Une critique recèle toujours un fond de vérité : une fois passé le stade de l’énervement, elle fournit matière à avancer. Pour cela, posez des questions ouvertes du type "Merci de m'avoir informé qu'il y avait un problème. Pourriez-vous me donner un exemple de la façon dont je pourrais m'améliorer à l'avenir ?" est une excellente idée. 

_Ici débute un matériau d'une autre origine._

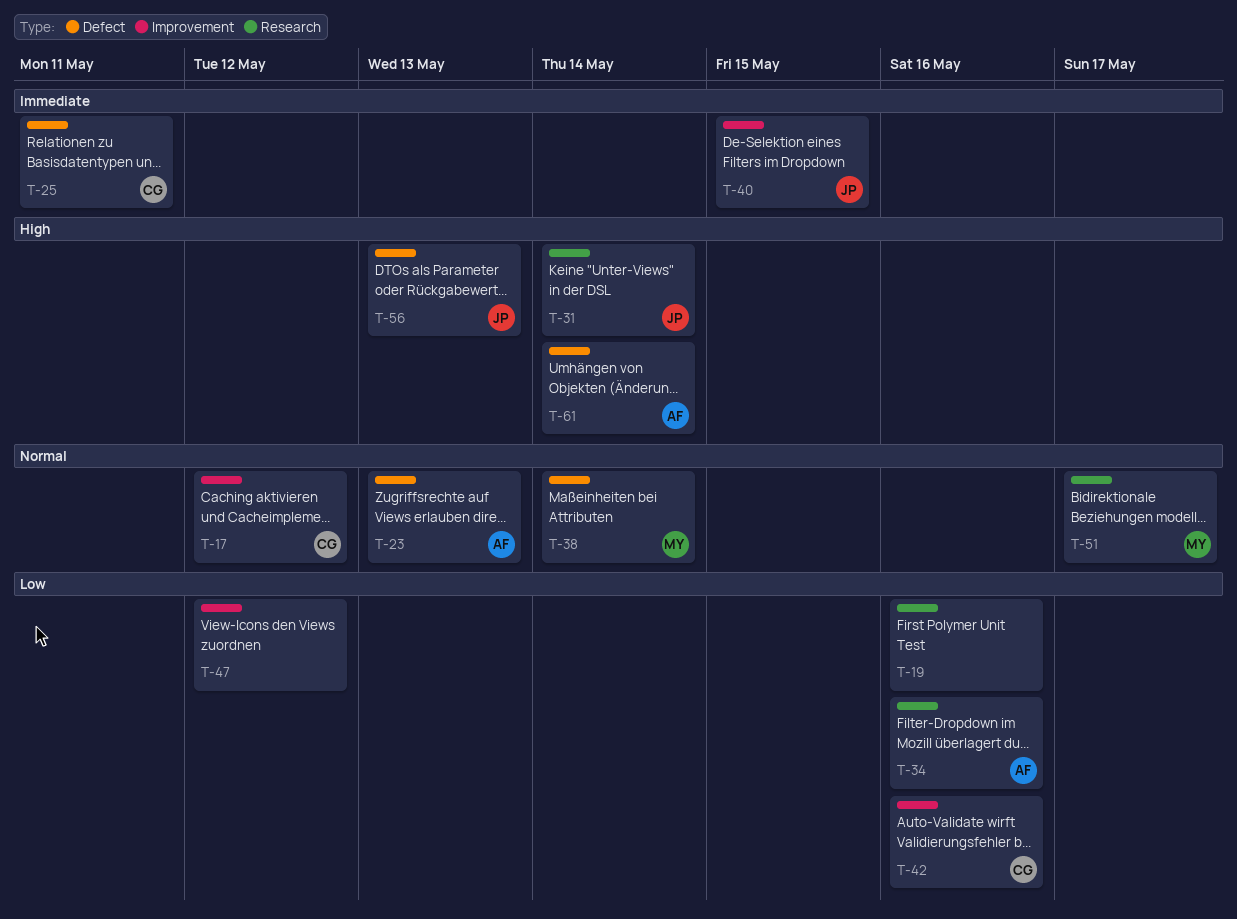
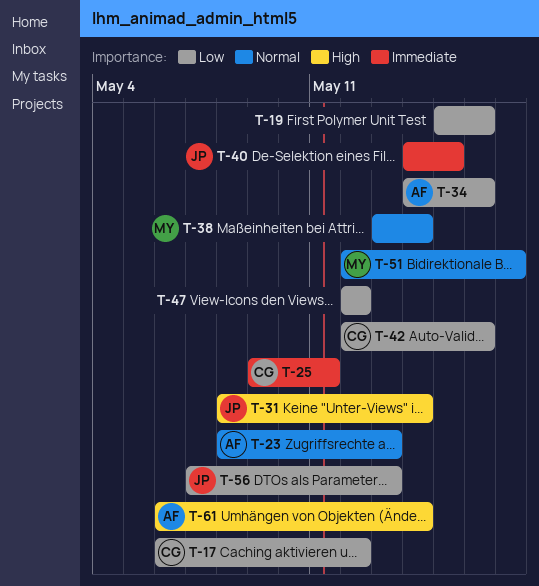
T-17, priority: Normal -> Low
T-56, priority: High -> Low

Si vous ne vous reconnaissez pas dans ce qui est dit, vous avez aussi le droit de poser des questions en reformulant la situation. Demander plus de précisions sur ce qui est attendu à l’auteur des critiques, voire des conseils sur la bonne manière de faire s’il s’avère très pointilleux. Cela permet de discuter intelligemment d’une critique qui nous est faite. Au contraire, en se justifiant on tente d’expliquer à l’autre que son reproche n’est pas fondé, lui faisant implicitement un reproche : on entre dans un cercle vicieux et stérile. Enfin, face à une critique, pas question pour autant de s’excuser, car il est rare qu’on fasse volontairement une erreur dans son travail. 

Pour résister, il est indispensable de savoir garder son sang-froid et prendre du recul. Ce, quel que soit le type de remarque auquel on est confronté.